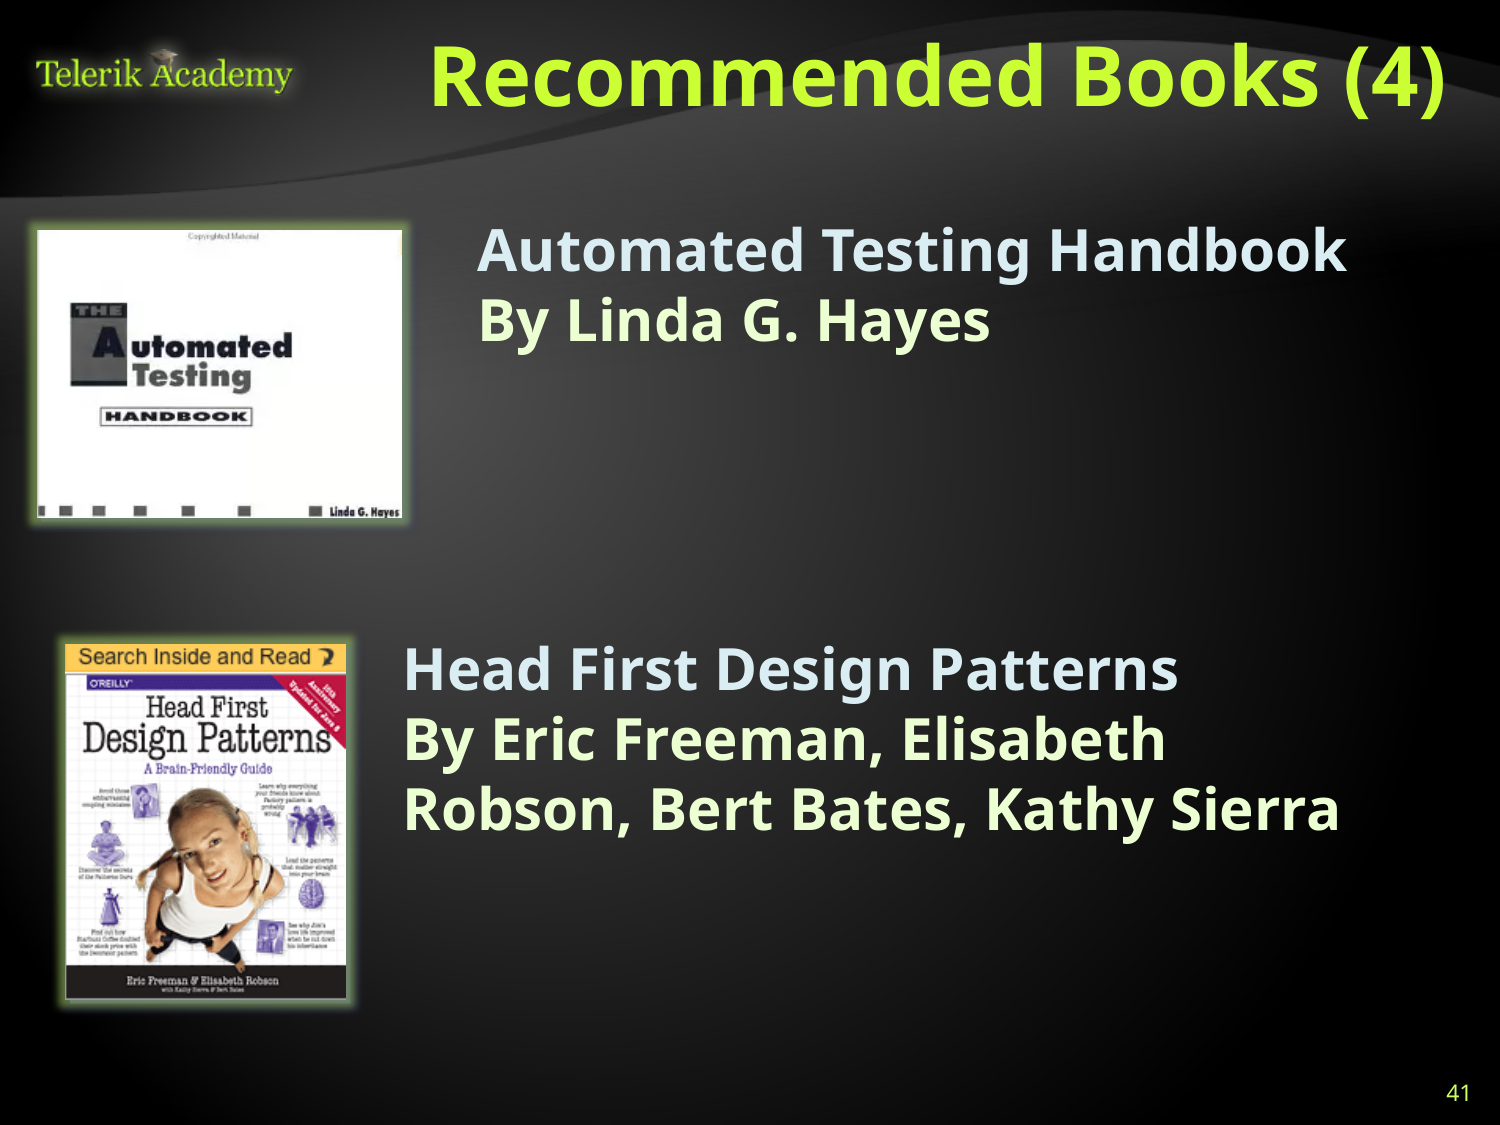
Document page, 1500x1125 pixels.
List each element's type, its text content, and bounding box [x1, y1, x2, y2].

text_box Automated Testing Handbook By Linda G. Hayes [462, 205, 1488, 361]
text_box Head First Design Patterns By Eric Freeman, Elisabeth Robson, Bert Bates, Kathy Sierra [387, 624, 1413, 850]
picture [0, 0, 1500, 1125]
slide_number 41 [1412, 1074, 1488, 1113]
title Recommended Books (4) [300, 12, 1463, 150]
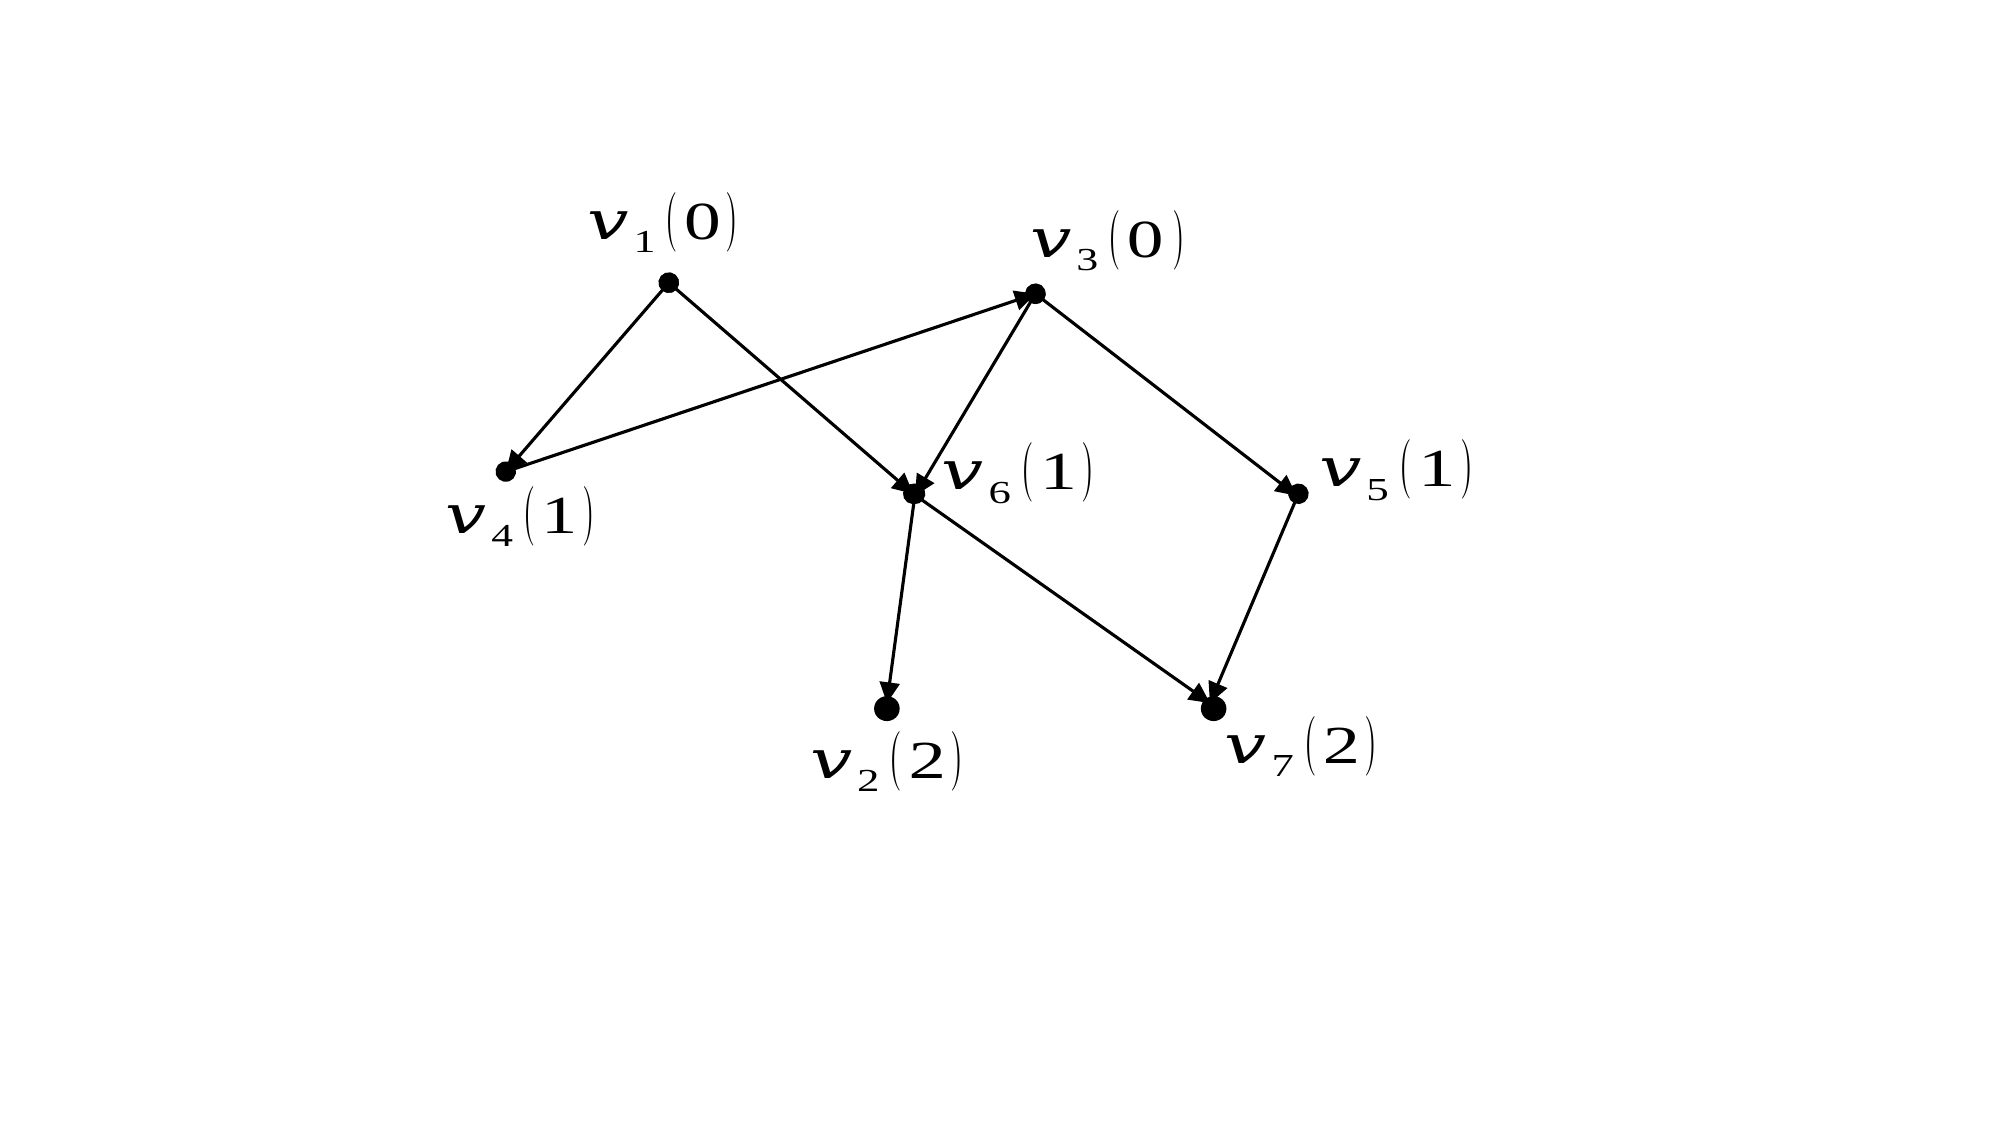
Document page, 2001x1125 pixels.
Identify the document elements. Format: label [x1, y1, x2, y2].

text_box [1201, 704, 1226, 721]
text_box [916, 493, 1211, 704]
text_box [668, 282, 914, 293]
text_box [668, 472, 914, 494]
text_box [505, 282, 668, 293]
text_box [1035, 293, 1297, 493]
text_box [915, 472, 1035, 493]
text_box [874, 696, 900, 721]
text_box [1211, 493, 1299, 704]
text_box [505, 293, 1035, 472]
text_box [886, 493, 916, 704]
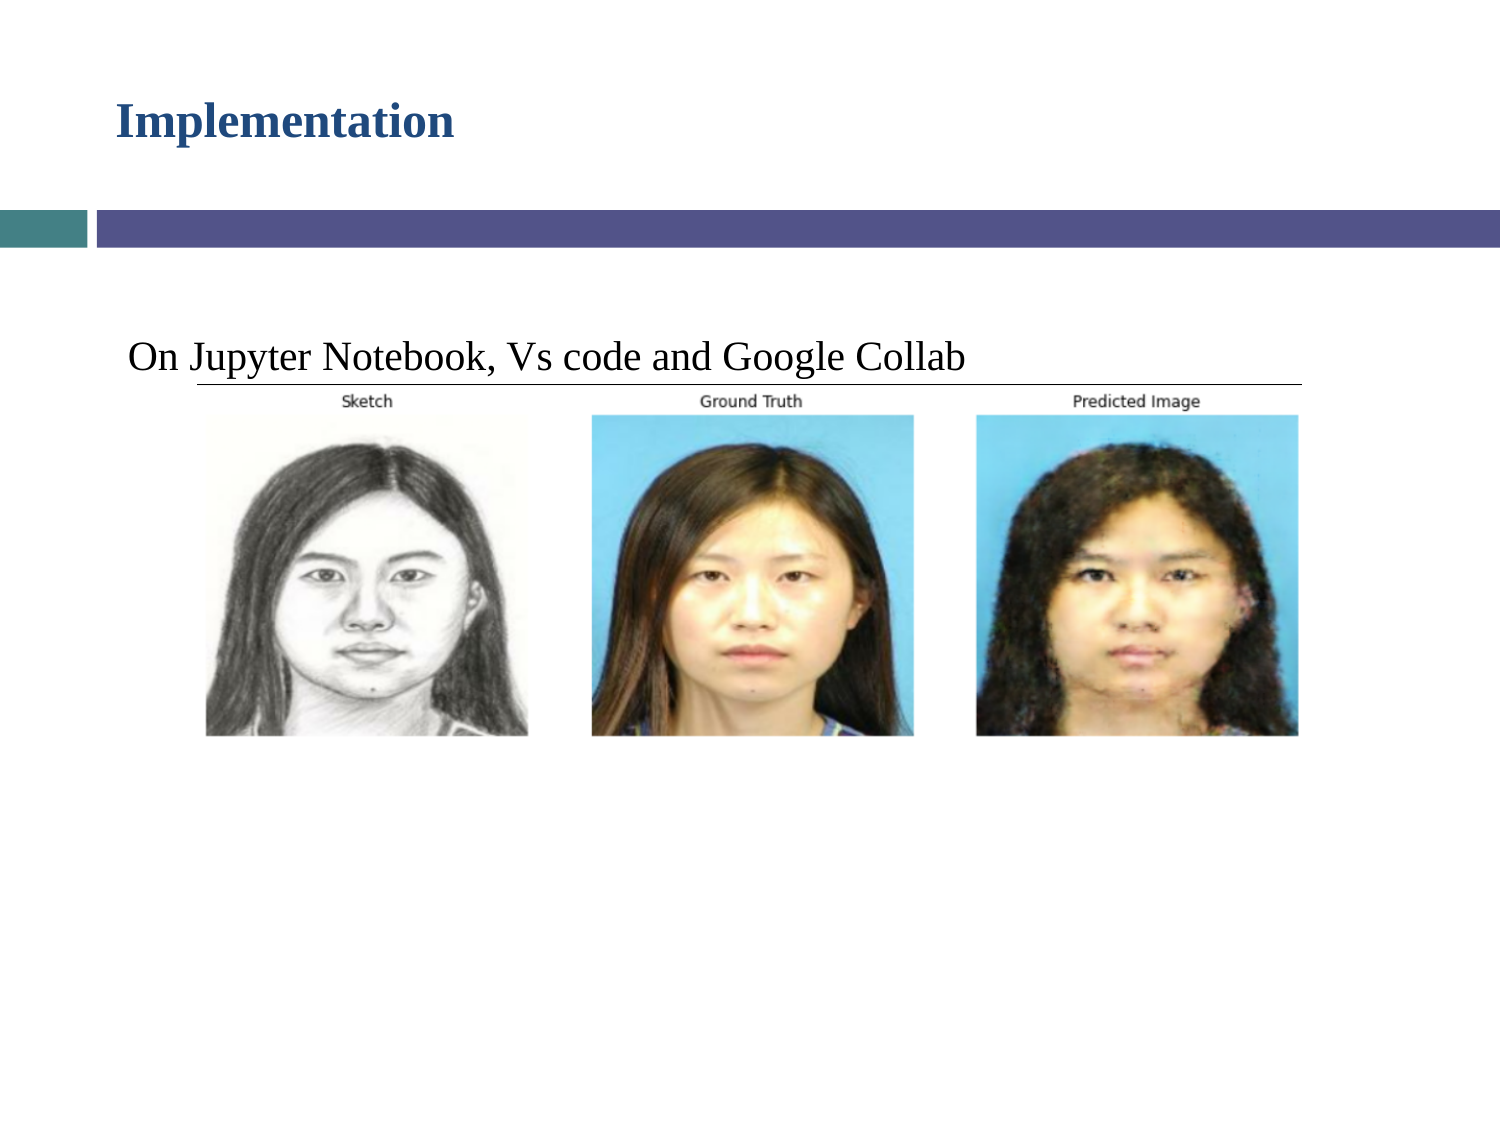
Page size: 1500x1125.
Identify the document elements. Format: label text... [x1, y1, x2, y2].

picture [197, 384, 1303, 741]
text_box Implementation [113, 85, 458, 148]
text_box On Jupyter Notebook, Vs code and Google Collab [125, 326, 1450, 484]
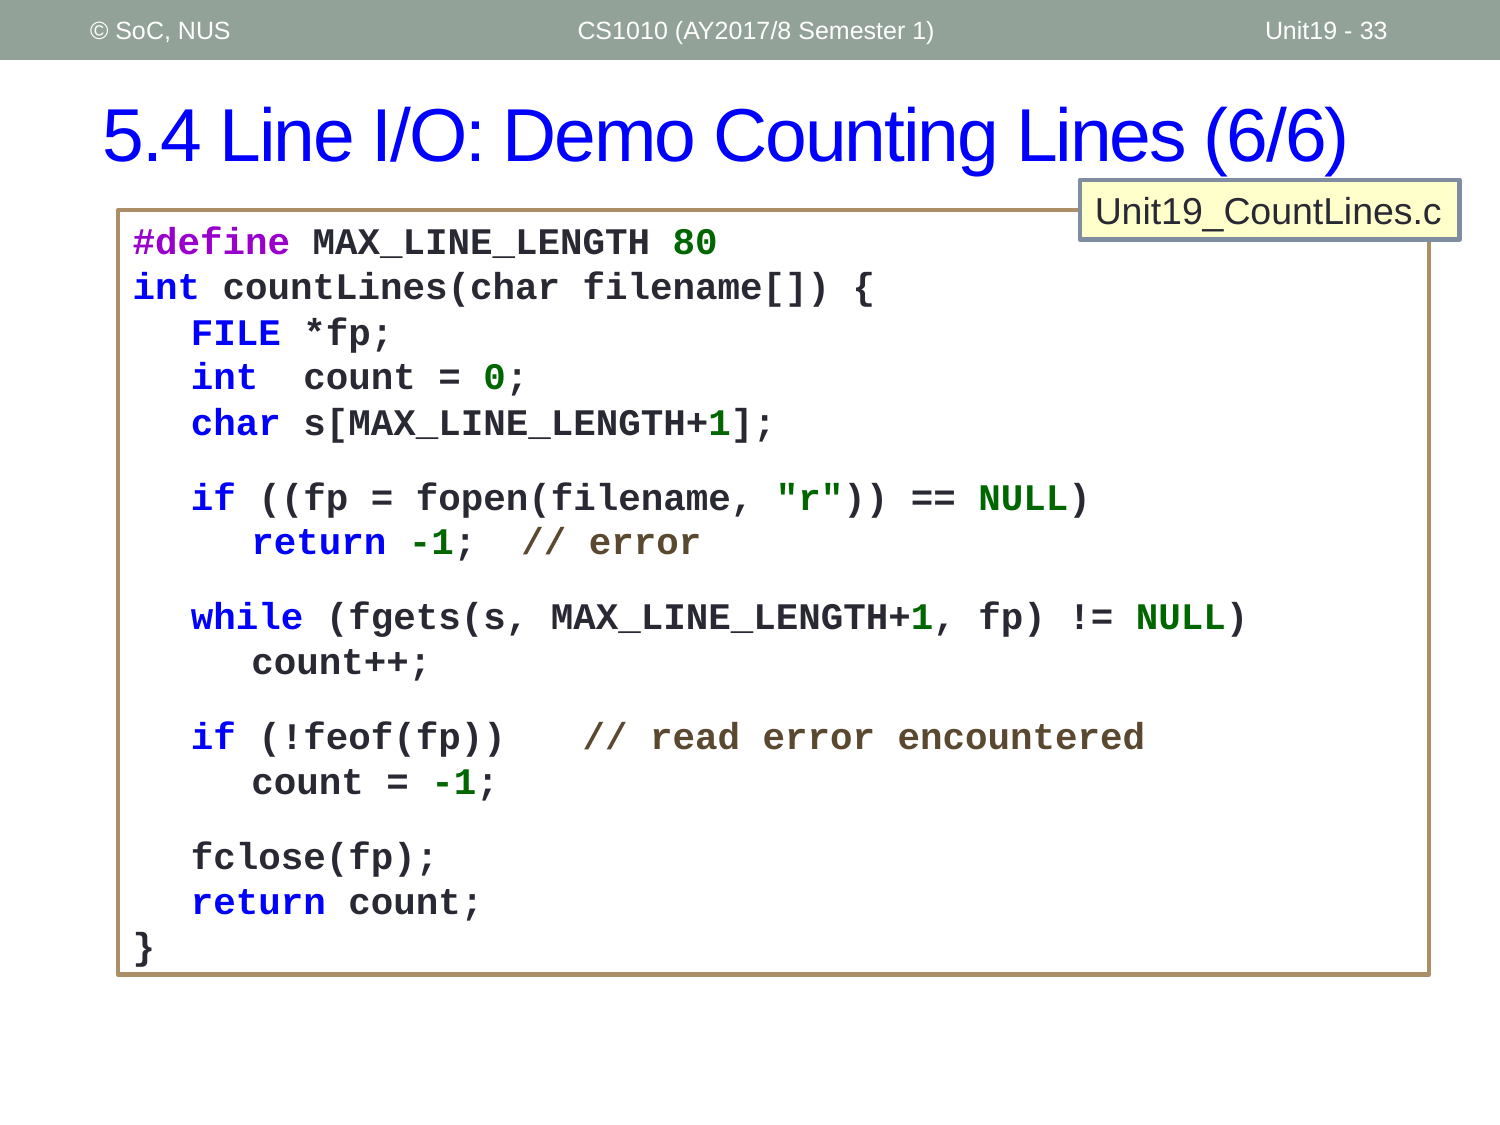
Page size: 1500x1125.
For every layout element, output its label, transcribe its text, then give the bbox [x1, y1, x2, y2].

footer CS1010 (AY2017/8 Semester 1) [562, 3, 1238, 57]
slide_number © SoC, NUS [75, 3, 550, 57]
slide_number Unit19 - 33 [1250, 3, 1425, 57]
text_box Unit19_CountLines.c [1078, 178, 1462, 242]
title 5.4 Line I/O: Demo Counting Lines (6/6) [87, 62, 1463, 200]
text_box #define MAX_LINE_LENGTH 80 int countLines(char filename[]) { FILE *fp; int count = 0; char s[MAX_LINE_LENGTH+1]; if ((fp = fopen(filename, "r")) == NULL) return -1; // error while (fgets(s, MAX_LINE_LENGTH+1, fp) != NULL) count++; if (!feof(fp)) // read error encountered count = -1; fclose(fp); return count; } [116, 208, 1431, 977]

++++++++++++++++++++

Instructions for the task:
Apart from the images, the entries above must be returned without alteration.

Answer below:
Document page, 1500x1125 pixels.
List each element's type, its text content, and bounding box [x1, y1, x2, y2].

text_box Automated Testing Handbook By Linda G. Hayes [462, 205, 1488, 361]
text_box Head First Design Patterns By Eric Freeman, Elisabeth Robson, Bert Bates, Kathy Sierra [387, 624, 1413, 850]
picture [0, 0, 1500, 1125]
slide_number 41 [1412, 1074, 1488, 1113]
title Recommended Books (4) [300, 12, 1463, 150]
Document page, 2001x1125 pixels.
Identify the document elements. Format: label [x1, y1, x2, y2].

text_box [1201, 704, 1226, 721]
text_box [916, 493, 1211, 704]
text_box [668, 282, 914, 293]
text_box [668, 472, 914, 494]
text_box [505, 282, 668, 293]
text_box [1035, 293, 1297, 493]
text_box [915, 472, 1035, 493]
text_box [874, 696, 900, 721]
text_box [1211, 493, 1299, 704]
text_box [505, 293, 1035, 472]
text_box [886, 493, 916, 704]
Page size: 1500x1125.
Identify the document elements. Format: label text... [x1, y1, x2, y2].

picture [197, 384, 1303, 741]
text_box Implementation [113, 85, 458, 148]
text_box On Jupyter Notebook, Vs code and Google Collab [125, 326, 1450, 484]
Page size: 1500x1125.
For every layout element, output its label, transcribe its text, then give the bbox [x1, y1, x2, y2].

footer CS1010 (AY2017/8 Semester 1) [562, 3, 1238, 57]
slide_number © SoC, NUS [75, 3, 550, 57]
slide_number Unit19 - 33 [1250, 3, 1425, 57]
text_box Unit19_CountLines.c [1078, 178, 1462, 242]
title 5.4 Line I/O: Demo Counting Lines (6/6) [87, 62, 1463, 200]
text_box #define MAX_LINE_LENGTH 80 int countLines(char filename[]) { FILE *fp; int count = 0; char s[MAX_LINE_LENGTH+1]; if ((fp = fopen(filename, "r")) == NULL) return -1; // error while (fgets(s, MAX_LINE_LENGTH+1, fp) != NULL) count++; if (!feof(fp)) // read error encountered count = -1; fclose(fp); return count; } [116, 208, 1431, 977]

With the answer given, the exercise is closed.